Gastão Clemente, Custóias 16.05.2019: Se bem entendi, JMT defende para as instituições culturais públicas uma liberdade de gestão e procedimentos que não defende para outras instituições administrativas. Para museus e cinemateca, liberdade de contratação e despesas sem freio nem burocracias; para a restante administração pública, restrições na contratação de funcionários, procedimentos burocráticos, controle financeiro e orçamental. Em que ficamos? Fazer um concurso público custa - mas a todos! Pergunte ao seu amigo Pedro Mexia, que esteve na Cinemateca, por que fugiu de lá a sete pés. Terá sido porque escrever uma crónica domingueira ou um trecho lírico é bem mais fácil e dá menos trabalho do que tomar conta de um procedimento concursal ou contratar um funcionário com meia dúzia de tostões (sempre excessivos, para JMT)?
Carlos Cunha, 16.05.2019: é por isso que tantos intelectuais têm que viver como "jornalistas", "comentadores políticos / analistas políticos", circulando por aí enquadrados nas conjunturas conjecturadas pelos próprios, e acabam conhecidos e reconhecidos do grande público por essa via. A propósito: será que o JMT já teve curiosidade em verificar, na página oficial do CC do PCP, a quantidade de membros deste CC identificados como "intelectuais"? É a vida.

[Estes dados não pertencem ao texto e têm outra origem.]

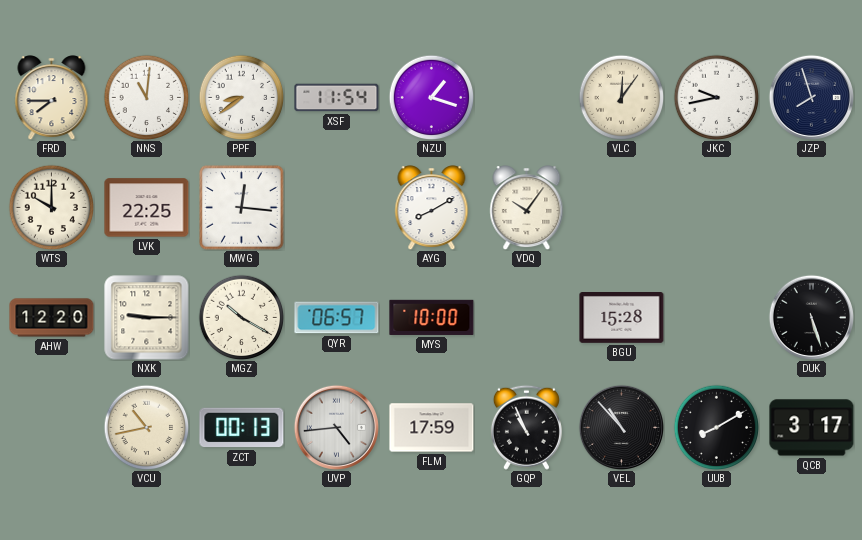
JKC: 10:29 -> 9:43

Ludwig Popov, UE 16.05.2019 :  Cultura? Tive de mudar de cidade e lá fui eu ao centro de saúde do novo local para efectuar a transferência, disseram-me que médico de família não tenho e que estão 900 pessoas à espera, e a funcionária muito inteligentemente disse-me "e há também muitos estrangeiros aqui sabe?" e eu pensar, "bichos de sete cabeças tipo parasitas como eu que sempre trabalhei em Portugal e paguei impostos" mas nem disse nada óbvio. Quando se faz isto ao SNS, que esperar da Cultura? Mas não acaba aqui, disseram-me que a minha filha de 2 anos tem direito a médico (wow) mas que depois me ligavam para confirmar a consulta, continuo à espera, uma semana, nada mau, só um pequena violação da Carta da ONU em relação aos direitos das crianças. Cultura num país destes na UE só pode ser miserável.